### [Work required]
Your answer should be every line below that includes the word "down".

### [Source data]

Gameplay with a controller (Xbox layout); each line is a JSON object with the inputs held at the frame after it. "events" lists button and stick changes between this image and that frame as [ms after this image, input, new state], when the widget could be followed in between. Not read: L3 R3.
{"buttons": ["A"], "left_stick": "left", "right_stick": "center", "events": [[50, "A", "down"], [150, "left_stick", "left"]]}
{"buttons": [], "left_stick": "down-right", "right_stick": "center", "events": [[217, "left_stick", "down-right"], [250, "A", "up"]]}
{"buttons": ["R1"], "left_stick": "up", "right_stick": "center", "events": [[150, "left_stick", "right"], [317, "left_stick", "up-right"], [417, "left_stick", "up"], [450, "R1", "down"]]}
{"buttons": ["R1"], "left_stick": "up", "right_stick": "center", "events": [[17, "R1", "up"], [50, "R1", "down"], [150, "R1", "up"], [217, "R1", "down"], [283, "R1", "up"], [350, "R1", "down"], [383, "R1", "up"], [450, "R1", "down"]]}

...

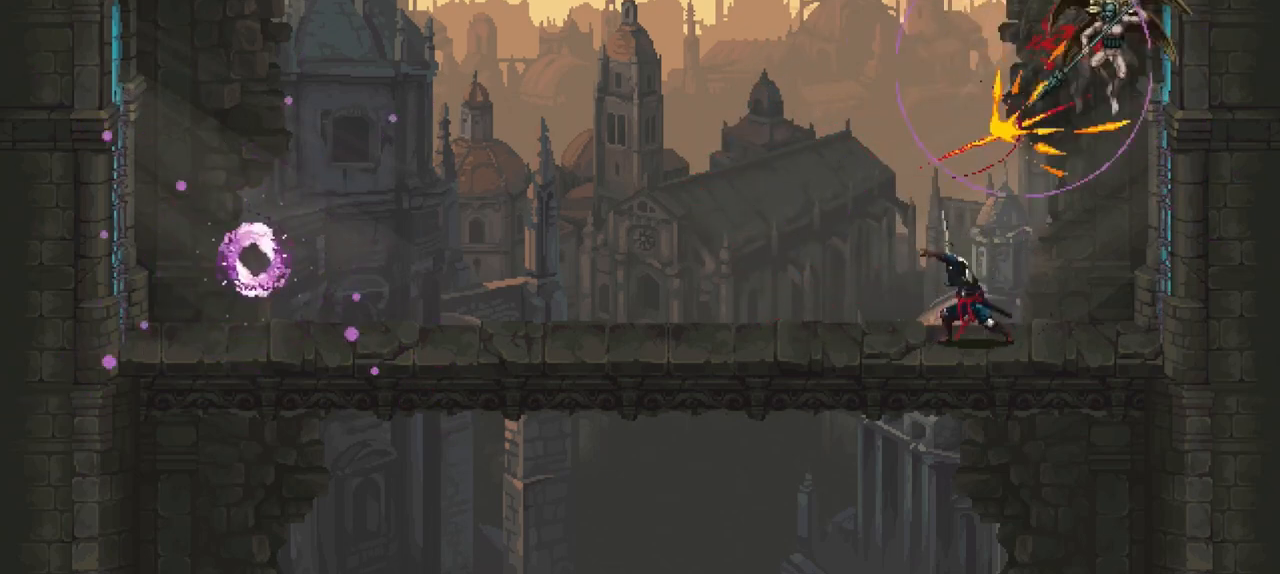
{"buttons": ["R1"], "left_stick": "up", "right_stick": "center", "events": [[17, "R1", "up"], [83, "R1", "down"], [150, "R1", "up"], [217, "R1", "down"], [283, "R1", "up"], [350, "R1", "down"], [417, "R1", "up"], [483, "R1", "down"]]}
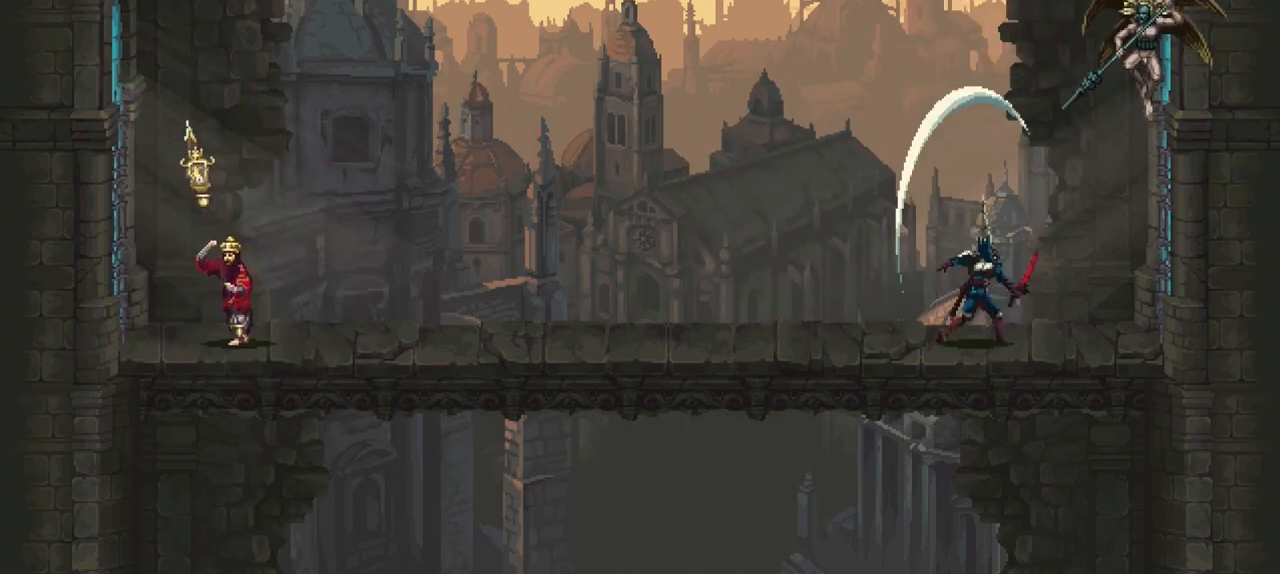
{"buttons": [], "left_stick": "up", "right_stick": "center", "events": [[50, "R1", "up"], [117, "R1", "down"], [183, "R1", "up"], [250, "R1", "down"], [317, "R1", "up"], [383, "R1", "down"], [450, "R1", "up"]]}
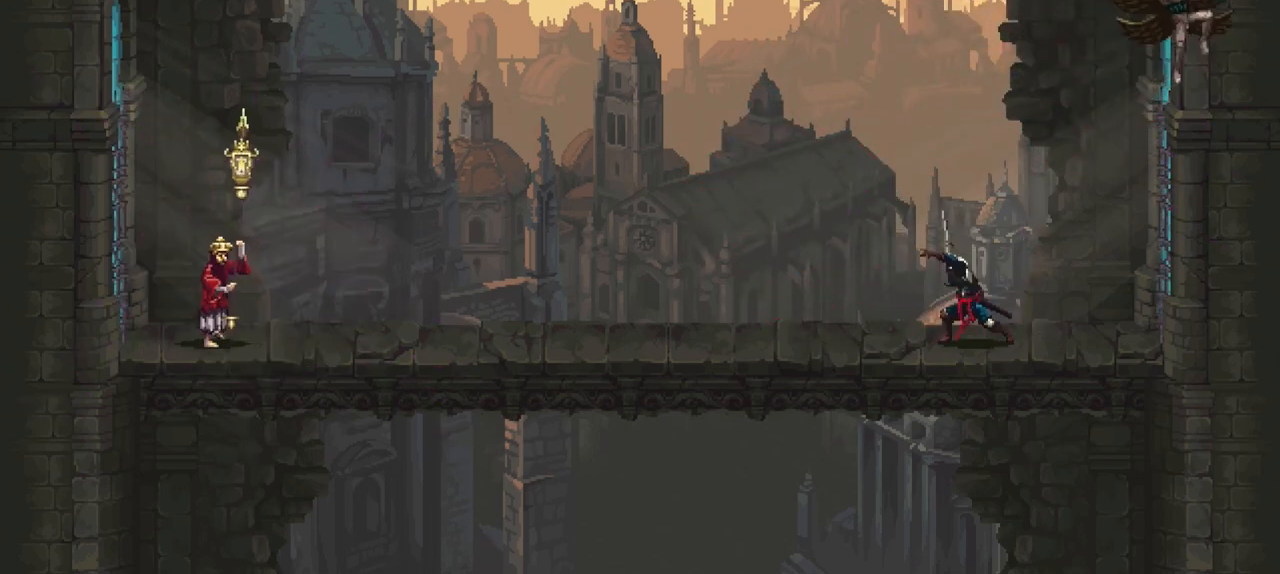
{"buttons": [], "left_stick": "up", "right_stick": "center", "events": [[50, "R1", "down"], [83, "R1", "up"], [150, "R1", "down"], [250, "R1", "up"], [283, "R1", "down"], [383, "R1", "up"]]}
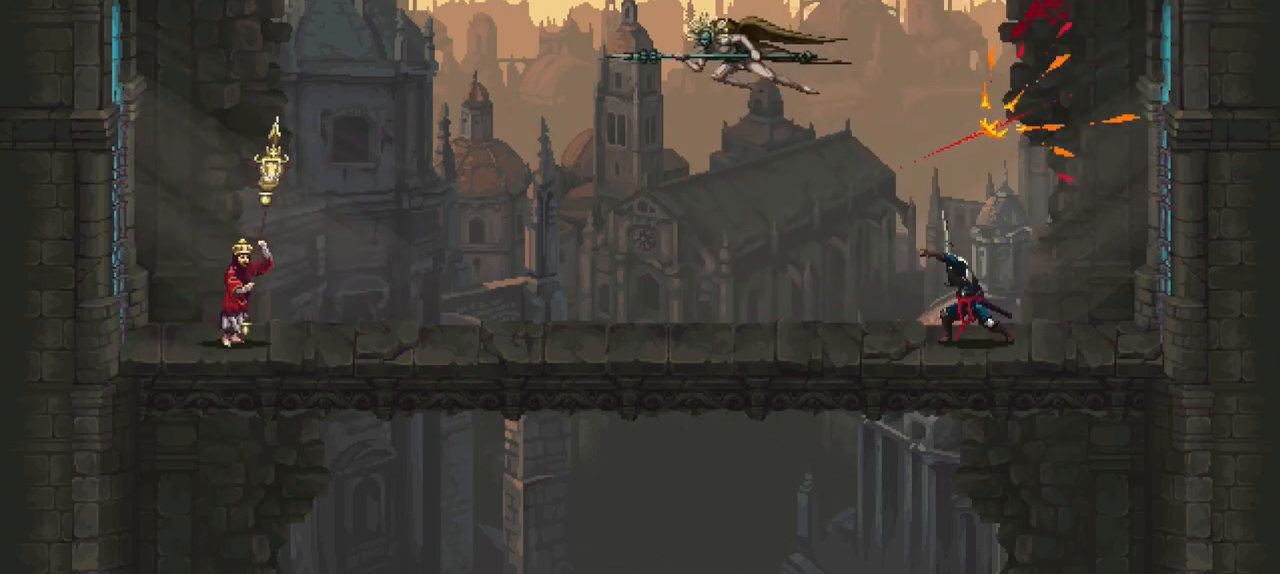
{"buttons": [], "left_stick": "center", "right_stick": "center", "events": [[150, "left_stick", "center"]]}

### [Task solution]
{"buttons": ["A"], "left_stick": "left", "right_stick": "center", "events": [[50, "A", "down"], [150, "left_stick", "left"]]}
{"buttons": [], "left_stick": "down-right", "right_stick": "center", "events": [[217, "left_stick", "down-right"], [250, "A", "up"]]}
{"buttons": ["R1"], "left_stick": "up", "right_stick": "center", "events": [[150, "left_stick", "right"], [317, "left_stick", "up-right"], [417, "left_stick", "up"], [450, "R1", "down"]]}
{"buttons": ["R1"], "left_stick": "up", "right_stick": "center", "events": [[17, "R1", "up"], [50, "R1", "down"], [150, "R1", "up"], [217, "R1", "down"], [283, "R1", "up"], [350, "R1", "down"], [383, "R1", "up"], [450, "R1", "down"]]}
{"buttons": ["R1"], "left_stick": "up", "right_stick": "center", "events": [[17, "R1", "up"], [83, "R1", "down"], [150, "R1", "up"], [217, "R1", "down"], [283, "R1", "up"], [350, "R1", "down"], [417, "R1", "up"], [483, "R1", "down"]]}
{"buttons": [], "left_stick": "up", "right_stick": "center", "events": [[50, "R1", "up"], [117, "R1", "down"], [183, "R1", "up"], [250, "R1", "down"], [317, "R1", "up"], [383, "R1", "down"], [450, "R1", "up"]]}
{"buttons": [], "left_stick": "up", "right_stick": "center", "events": [[50, "R1", "down"], [83, "R1", "up"], [150, "R1", "down"], [250, "R1", "up"], [283, "R1", "down"], [383, "R1", "up"]]}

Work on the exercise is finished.